How would the floating point homework assignment below go on? Write the next part of that assignment, starting after its final sentence.

# Text excerpt
========

Homework 3: Floating Point Arithmetic
This homework is due on Tuesday, April 7, at 11:59:59 PM
(Eastern daylight time). You must use submit to
turn in your homework like so:
submit cs411_jtang hw3 hw3.c hw3_asm.S hw3.circ
The grader will use the supplied Makefile to compile your
work. In addition, each submitted source code file must have a file
header comment, as described on the coding
conventions page. For the Logisim file, place your name and
assignment number in a text label on the main circuit.
You can only complete this assignment within an ARMv8-A development environment, and thus you must have completed the first homework before attempting this assignment. In addition, you must have a working 16-bit ALU from the first project.
Back in the old days, computers were built to perform only integer arithmetic, as that the CPU lacked support for floating point calculations. For example, the original Intel systems deferred floating point to an optional coprocessor, the Intel 8087 chip. For users that did not have an Intel 8087, they relied upon specialized software libraries to implement floating point operations. These became known as soft floating point systems.
In this assignment, you will build a portion of a soft floating point library. You will write code, in C, to parse bitwise representation of floating point numbers. You will then implement, in assembly, unsigned multiplication. Using that multiplier, you will then manually calculate the product of two floating point values. Finally, you will add more logic components to your Logisim file to support the second project.
Part 1: Floating Point Parser
To begin, create a directory for your assignment and download the following files into that directory via wget:
- http://www.csee.umbc.edu/~jtang/cs411.s20/homework/hw3/hw3.c
- Skeleton code for this assignment.
- http://www.csee.umbc.edu/~jtang/cs411.s20/homework/hw3/hw3_asm.S
- Skeleton code for your assembly code.
- http://www.csee.umbc.edu/~jtang/cs411.s20/homework/hw3/Makefile
- Builds the code for this assignment, by simply running make. Also included is a clean target to remove all built objects. You do not need to modify this file, nor should you submit it with your work.
Now run make to compile everything. The program takes two integer parameters. The given skeleton code converts those parameters into two 16-bit values.
Your first job is to implement half_float_parse()
. This
function interprets its 16-bit incoming paramter val
as
an IEEE-753
half floating point value. That is, given val
,
display the sign bit, exponent, and significand
bits. If val
is a special value, then display that
special value.

========

# Saved data entries
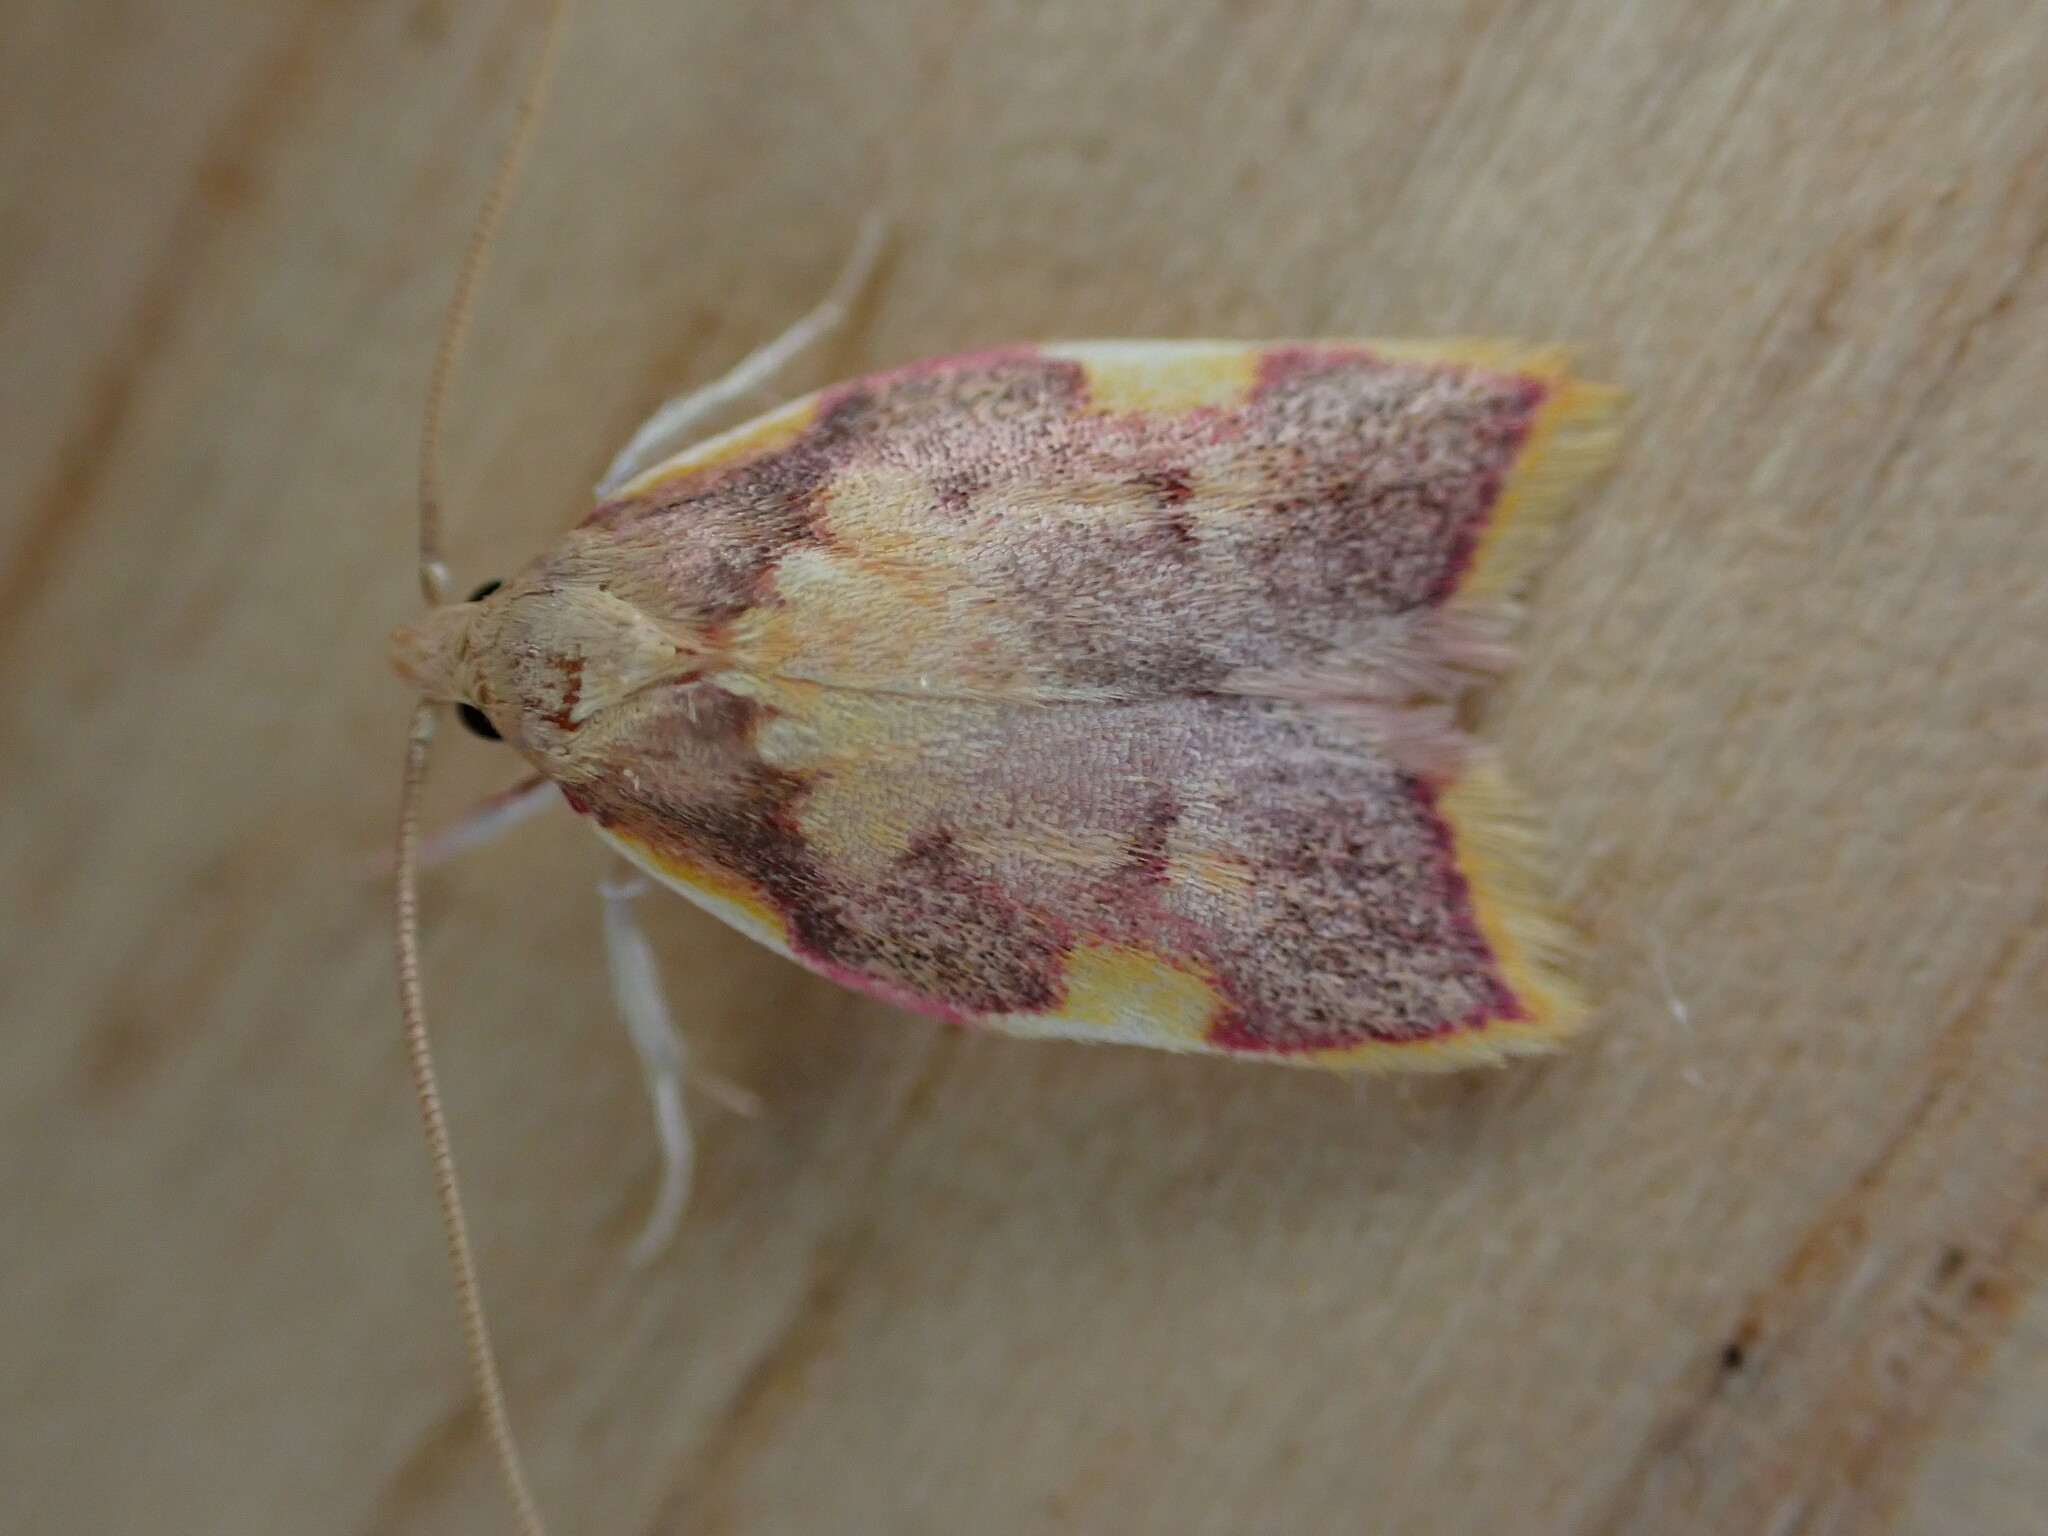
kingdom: Animalia
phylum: Arthropoda
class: Insecta
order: Lepidoptera
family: Peleopodidae
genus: Carcina
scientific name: Carcina quercana
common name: Moth
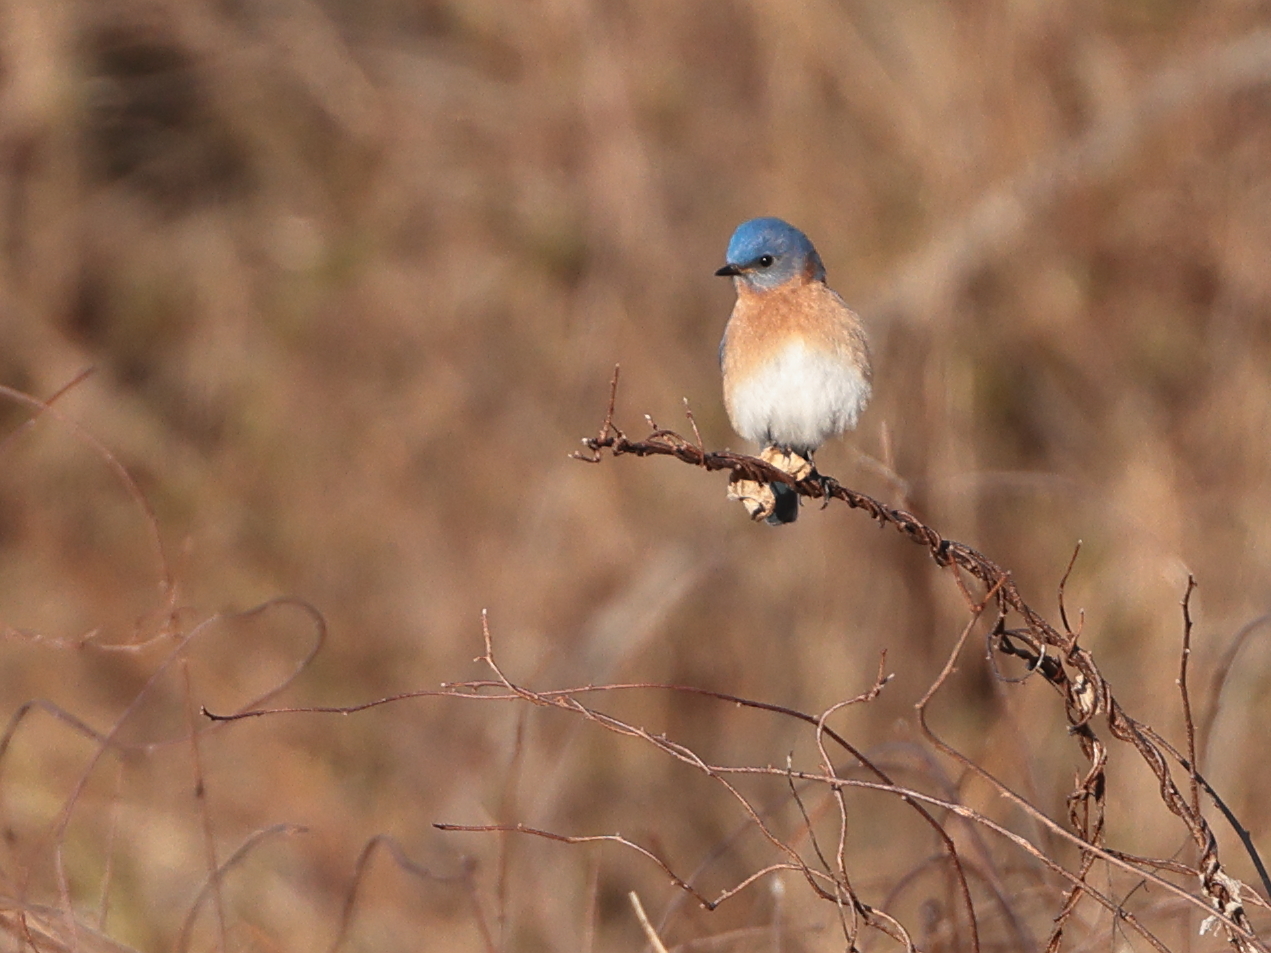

========

# Result for this exercise
The special values you need to handle are:
- Negative Zero
- Denormalized
- Infinity, both positive and negative
- Not a Number, both positive and negative
In your output, show the sign bit. Then show the decimal form of the
exponent and its actual magnitude (as a decimal). Then display the
bits associated with the significand, as a hexadecimal
value. Finally, if the bits within val
represent a
special value, then state it as such. The function
returns true
if the value is normal, false
otherwise.
As an aid to your parsing, the given C code
displays val
as if it were a float
. Be
careful with your shifting and bit masks. Be aware of what C's
">>" really does, and use correct variable types to
hold intermediary values
Part 2: Unsigned Integer Multiplication
The next task is to implement uint16_mult()
. Read the
function comments in hw3.c, and then
modify hw3_asm.S. Implement a shift-add multiplication
algorithm (or Booth's algorithm for extra
credit), directly in ARMv8-A assembly. Store the upper 16 bits of
the product at the memory address pointed to by
register X2
, lower 16 bits at the address pointed to
by X3
.
Note that you are performing 16-bit unsigned
multiplication. Use bitfield move instructions
(BFM
, SBFM
, and UBFM
) to copy
bits from one register to another. See sections 6.2.3 and 6.2.4 of
the ARM Cortex-A Series Programmer's Guide for examples on using the
bitwise operations.
Restriction 1: You may not use the built-in multiplication or division instructions for this assignment. That would be cheating, wouldn't it? You are limited to only adds, subtracts, shifts, rotates, bitmasks, bitwise logic, compares, and branches.
Restriction 2: You are limited to using only the
first eight registers (X0
through X7
). The
rationale will be clearer when you see the next assignment.
Restriction 3: ARMv8-A registers are 64-bits, but for this assignment you are limited to only accessing the lower 16 bits of each register. Because the product will have 32 bits, you will have to split that value across two registers, and then shift bits between the two. More will become evident in the next assignment.
Part 3: Floating Point Multiplication
The final code to implement is half_float_mult()
. This
function takes two half floating point values, multiplies them, then
returns the resulting product.
Part of the code is given to you. You are responsible for calculating the new sign bit and new exponent bits. You are also to calculate the product of the signficands; do not neglect to consider the leading implicit one bit. You also need to normalize the product, adjusting exponent bits as necessary. The skeleton code will then reassemble the parts into a single half floating point.
Restriction 4: As with uint16_mult()
,
you may not use the real multiplication operator anywhere within
this function. Instead you must use
your uint16_mult()
implementation to calculate the
significands' product.
Restriction 5: uint16_mult()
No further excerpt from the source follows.